Quick recap on principles from the last 2 blogs
So, having taken that in you should instantly be able to spot the problem with 'today's query'
UPDATE civicrm_group g SET refresh_date = 20160219031939 WHERE TIMESTAMPDIFF(MINUTE, cache_date, 20160219031439) < 5 AND refresh_date IS NULL
Yep, that's right - it doesn't matter how many indexes you have on those cache_date & refresh_date fields they will never be used because the cache_date field is not being checked directly, it's being checked by a function: TIMESTAMPDIFF.

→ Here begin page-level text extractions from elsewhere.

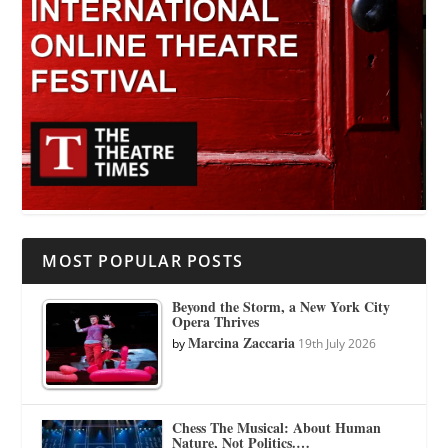
MOST POPULAR POSTS
Beyond the Storm, a New York City
Opera Thrives
Marcina Zaccaria
by
19th July 2026
Chess The Musical: About Human
Nature, Not Politics.…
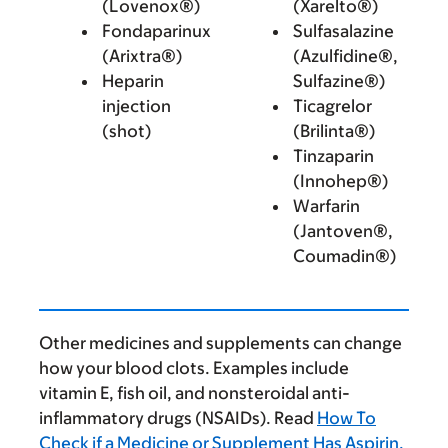
(Lovenox®)
(Xarelto®)
Fondaparinux
Sulfasalazine
(Arixtra®)
(Azulfidine®,
Heparin
Sulfazine®)
injection
Ticagrelor
(shot)
(Brilinta®)
Tinzaparin
(Innohep®)
Warfarin
(Jantoven®,
Coumadin®)
Other medicines and supplements can change
how your blood clots. Examples include
vitamin E, fish oil, and nonsteroidal anti-
inflammatory drugs (NSAIDs). Read
How To
Check if a Medicine or Supplement Has Aspirin,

But it gets worse... if you are selecting data for an UPDATE query as in the above example the mysql site has this to say:
"If you have no indexes suitable for your statement and MySQL must scan the entire table to process the statement, every row of the table becomes locked, which in turn blocks all inserts by other users to the table. It is important to create good indexes so that your queries do not unnecessarily scan many rows."

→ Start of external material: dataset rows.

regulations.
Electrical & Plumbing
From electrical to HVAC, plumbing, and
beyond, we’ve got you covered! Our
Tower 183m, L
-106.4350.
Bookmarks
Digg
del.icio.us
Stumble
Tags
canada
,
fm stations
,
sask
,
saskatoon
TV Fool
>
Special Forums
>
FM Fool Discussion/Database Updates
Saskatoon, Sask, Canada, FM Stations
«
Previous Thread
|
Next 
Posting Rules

So an UPDATE or DELETE statement that does not use an index locks the table until it has completed. If another query then runs it will report a DEADLOCK resulting in an error. (I think the situation with INSERT may be more nuanced).

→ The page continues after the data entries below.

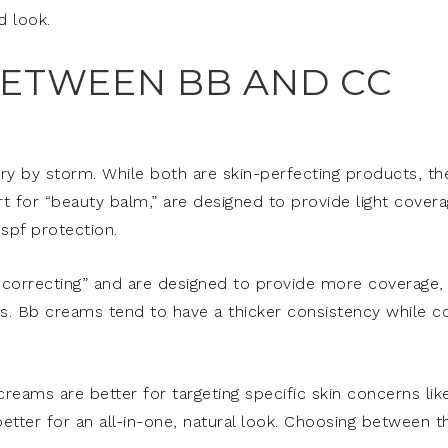
d look.
BETWEEN BB AND CC
y by storm. While both are skin-perfecting products, th
 for “beauty balm,” are designed to provide light cover
spf protection.
 correcting” and are designed to provide more coverage,
s. Bb creams tend to have a thicker consistency while c
reams are better for targeting specific skin concerns lik
etter for an all-in-one, natural look. Choosing between t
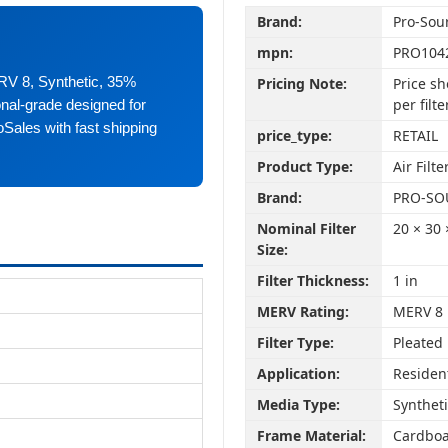
Brand:
Pro-Sou
mpn:
PRO104
ERV 8, Synthetic, 35%
Pricing Note:
Price sh
per filte
ional-grade designed for
oSales with fast shipping
price_type:
RETAIL
Product Type:
Air Filte
Brand:
PRO-SO
Nominal Filter
20 × 30 
Size:
Filter Thickness:
1 in
MERV Rating:
MERV 8
Filter Type:
Pleated
Application:
Residen
Media Type:
Synthet
Frame Material:
Cardbo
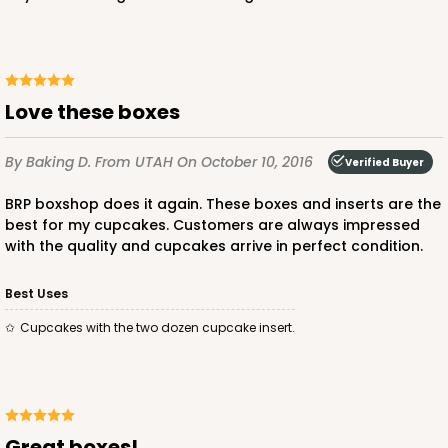
Love these boxes
ADD TO CART
By Baking D.
From UTAH
On October 10, 2016
Verified Buyer
BRP boxshop does it again. These boxes and inserts are the
3864
best for my cupcakes. Customers are always impressed
with the quality and cupcakes arrive in perfect condition.
3864 - 4-Dozen Barbed Mini Cupcake
2
Reviews
Best Uses
Reversible White/Brown
Cupcakes with the two dozen cupcake insert.
Cupcake Insert
CASE
50
PACK
10
$41.62
$0.83 ea.
$22.50
$2.25 ea.
great boxes!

This solution to the first error, which resolved the time in php first, seems to have worked, but it is not the only place where that use of TIMESTAMPDIFF appears. Moreover, the indexes the customer has on cache_date & refresh_date fields are ones added to their DB (not currently in core). On the bright side there is precedent for adding indexes early in an upgrade proof way now.
A customer recently did some deadlock diagnosis using the pt-deadlock-logger and identified the query above as well as the one below as causing DEADLOCKS (resulting in user form submissions failing with a nasty error).
DELETE FROM civicrm_acl_contact_cache WHERE contact_id IN (SELECT id FROM civicrm_contact WHERE is_deleted = 1)
Can you see why?
The key issue here is that is locks the entire table of civicrm_acl_contact_cache as there is no filter on that table & it is an update query. The query itself doesn't seem too bad, but it gets triggered in versions less than 4.7 so often that it trips over itself.
The issue is fixed for 4.7.
There were a couple more queries identified, but in the spirit of true guppy training I need you to forget these lessons before I move on to the next one.